尝试抓取谷歌搜索结果。这个代码适用于所有其他网站,我试过,但不与谷歌合作。它返回一个空列表。
from BeautifulSoup import BeautifulSoup
import requests
def googlecrawler(search_term):
url="https://www.google.co.in/?gfe_rd=cr&ei=UVSeVZazLozC8gfU3oD4DQ&gws_rd=ssl#q="+search_term
junk_code=requests.get(url)
ok_code=junk_code.text
good_code=BeautifulSoup(ok_code)
best_code=good_code.findAll('h3',{'class':'r'})
print best_code
googlecrawler("healthkart")
它应该返回这样的东西。
<h3 class="r"><a href="/url? sa=t&rct=j&q=&esrc=s&source=web&cd=6&cad=rja&uact=8&ved=0CEIQFjAF&url=http%3A%2F%2Fwww.coupondunia.in%2Fhealthkart&ei=qFmfVc2fFNO0uASti4PwDQ&usg=AFQjCNFHMzqn-rH4Hp-fZK0E4wwxJmevEg&sig2=QgwxMBdbPndyQTSH10dV2Q" onmousedown="return rwt(this,'','','','6','AFQjCNFHMzqn-rH4Hp-fZK0E4wwxJmevEg','QgwxMBdbPndyQTSH10dV2Q','0CEIQFjAF','','',event)" data-href="http://www.coupondunia.in/healthkart">HealthKart Coupons: July 2015 Coupon Codes</a></h3>
答案 0 :(得分:0)
查看good_code
我根本看不到h3
或class "r"
。
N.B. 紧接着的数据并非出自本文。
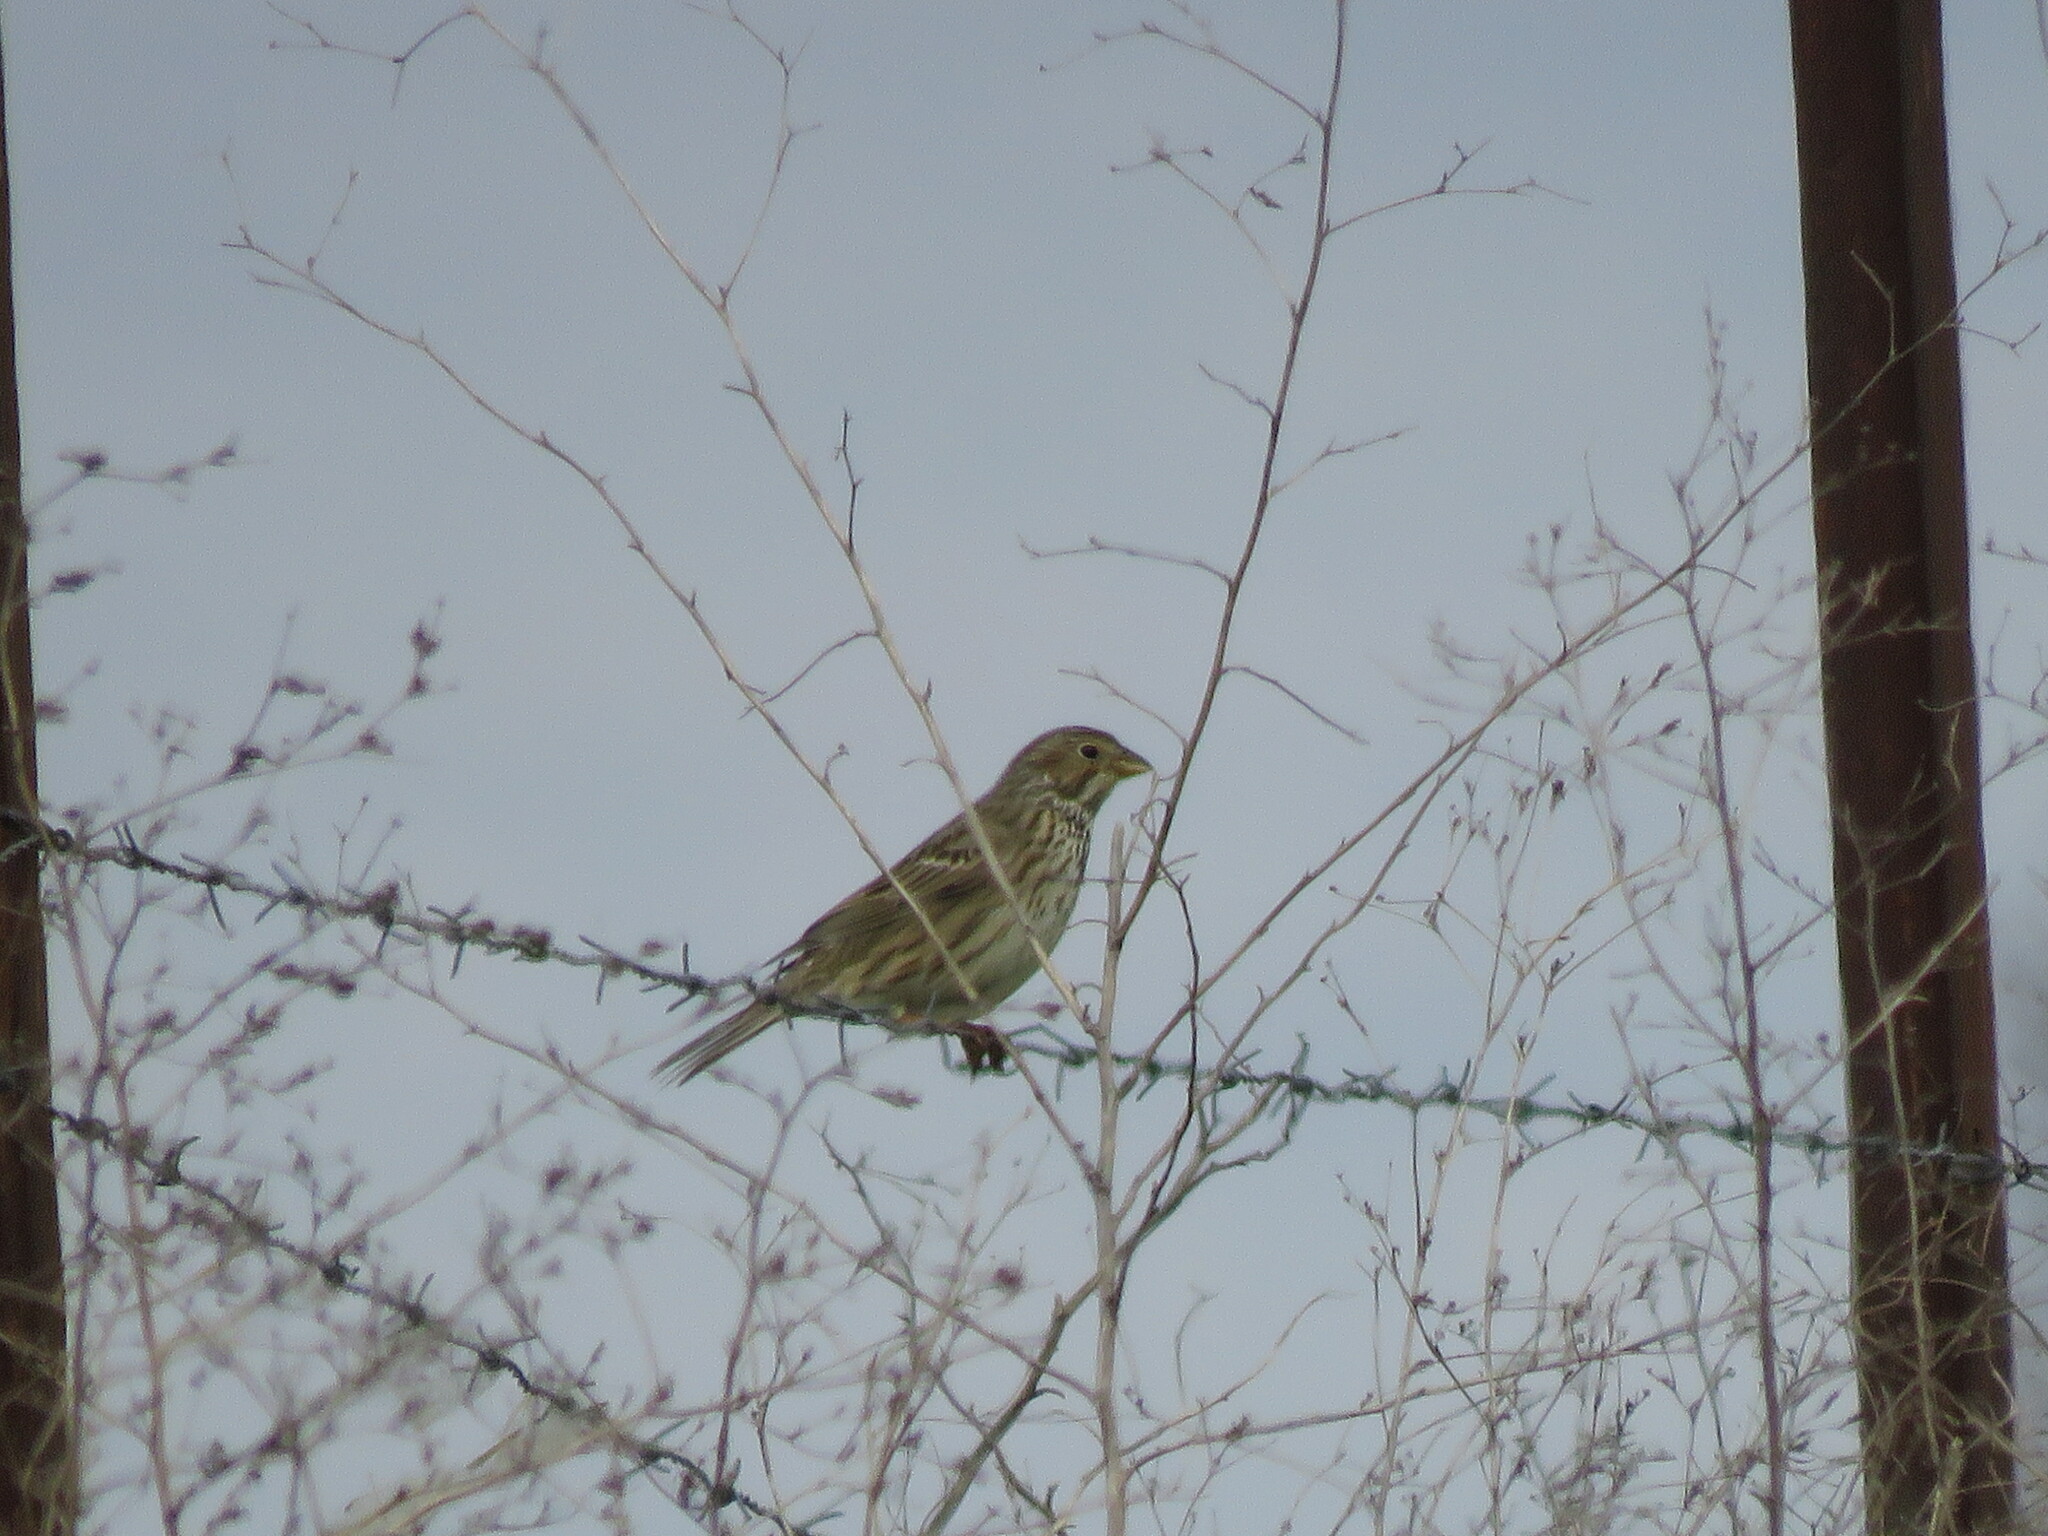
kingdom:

这就是你的代码返回一个空列表的原因。
您的代码没有问题,而是您正在搜索的内容不存在。
你期待什么回来?
答案 1 :(得分:0)
一种常见的解决方案是在您的请求中添加 user-agent
aka headers
以伪造真实用户访问:
# https://www.whatismybrowser.com/guides/the-latest-user-agent/
headers = {
"User-Agent":
"Mozilla/5.0 (Windows NT 10.0; Win64; x64) AppleWebKit/537.36 (KHTML, like Gecko) Chrome/72.0.3538.102 Safari/537.36 Edge/18.19582"
}
所以你的代码看起来像这样:
import requests, lxml
from bs4 import BeautifulSoup
headers = {
"User-Agent":
"Mozilla/5.0 (Windows NT 10.0; Win64; x64) AppleWebKit/537.36 (KHTML, like Gecko) Chrome/72.0.3538.102 Safari/537.36 Edge/18.19582"
}
def googlecrawler(search_term):
html = requests.get(f'https://www.google.com/search?q=', headers=headers).text
soup = BeautifulSoup(html, 'lxml')
for container in soup.findAll('div', class_='tF2Cxc'):
title = container.select_one('.DKV0Md').text
link = container.find('a')['href']
print(f'{title}\n{link}')
googlecrawler('site:Facebook.com Dentist gmail.com')
# part of the output:
'''
COVID-19 Office Update Dear... - Canton Dental Associates ...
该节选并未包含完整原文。